[Stored data]
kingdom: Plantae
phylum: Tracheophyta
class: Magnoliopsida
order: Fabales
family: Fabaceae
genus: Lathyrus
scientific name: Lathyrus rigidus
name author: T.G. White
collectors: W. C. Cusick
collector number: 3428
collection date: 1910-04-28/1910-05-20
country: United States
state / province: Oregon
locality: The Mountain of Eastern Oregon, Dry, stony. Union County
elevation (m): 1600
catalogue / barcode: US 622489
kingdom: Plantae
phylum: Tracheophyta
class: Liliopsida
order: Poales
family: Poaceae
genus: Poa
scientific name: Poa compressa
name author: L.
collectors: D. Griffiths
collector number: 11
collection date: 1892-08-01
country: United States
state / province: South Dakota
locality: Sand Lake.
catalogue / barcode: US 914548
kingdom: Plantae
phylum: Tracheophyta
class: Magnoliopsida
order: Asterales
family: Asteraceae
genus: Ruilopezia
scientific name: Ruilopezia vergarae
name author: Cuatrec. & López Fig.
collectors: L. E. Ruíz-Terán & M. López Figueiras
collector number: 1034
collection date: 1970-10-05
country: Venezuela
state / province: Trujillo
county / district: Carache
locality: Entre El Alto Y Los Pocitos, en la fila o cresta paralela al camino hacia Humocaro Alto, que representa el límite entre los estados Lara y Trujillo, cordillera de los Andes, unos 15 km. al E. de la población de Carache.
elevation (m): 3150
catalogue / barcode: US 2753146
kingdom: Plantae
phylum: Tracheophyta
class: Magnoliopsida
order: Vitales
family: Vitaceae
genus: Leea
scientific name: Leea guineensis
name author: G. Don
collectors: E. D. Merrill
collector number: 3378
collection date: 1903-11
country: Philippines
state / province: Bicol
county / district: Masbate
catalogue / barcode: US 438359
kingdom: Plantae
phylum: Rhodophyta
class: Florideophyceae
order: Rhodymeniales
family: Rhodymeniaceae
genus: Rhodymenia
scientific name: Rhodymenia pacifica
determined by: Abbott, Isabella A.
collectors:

» **EXERCISE**
Print every line of the entries above, keeping each one word for word.

» **TASK RESULT**
kingdom: Plantae
phylum: Tracheophyta
class: Magnoliopsida
order: Fabales
family: Fabaceae
genus: Lathyrus
scientific name: Lathyrus rigidus
name author: T.G. White
collectors: W. C. Cusick
collector number: 3428
collection date: 1910-04-28/1910-05-20
country: United States
state / province: Oregon
locality: The Mountain of Eastern Oregon, Dry, stony. Union County
elevation (m): 1600
catalogue / barcode: US 622489
kingdom: Plantae
phylum: Tracheophyta
class: Liliopsida
order: Poales
family: Poaceae
genus: Poa
scientific name: Poa compressa
name author: L.
collectors: D. Griffiths
collector number: 11
collection date: 1892-08-01
country: United States
state / province: South Dakota
locality: Sand Lake.
catalogue / barcode: US 914548
kingdom: Plantae
phylum: Tracheophyta
class: Magnoliopsida
order: Asterales
family: Asteraceae
genus: Ruilopezia
scientific name: Ruilopezia vergarae
name author: Cuatrec. & López Fig.
collectors: L. E. Ruíz-Terán & M. López Figueiras
collector number: 1034
collection date: 1970-10-05
country: Venezuela
state / province: Trujillo
county / district: Carache
locality: Entre El Alto Y Los Pocitos, en la fila o cresta paralela al camino hacia Humocaro Alto, que representa el límite entre los estados Lara y Trujillo, cordillera de los Andes, unos 15 km. al E. de la población de Carache.
elevation (m): 3150
catalogue / barcode: US 2753146
kingdom: Plantae
phylum: Tracheophyta
class: Magnoliopsida
order: Vitales
family: Vitaceae
genus: Leea
scientific name: Leea guineensis
name author: G. Don
collectors: E. D. Merrill
collector number: 3378
collection date: 1903-11
country: Philippines
state / province: Bicol
county / district: Masbate
catalogue / barcode: US 438359
kingdom: Plantae
phylum: Rhodophyta
class: Florideophyceae
order: Rhodymeniales
family: Rhodymeniaceae
genus: Rhodymenia
scientific name: Rhodymenia pacifica
determined by: Abbott, Isabella A.
collectors:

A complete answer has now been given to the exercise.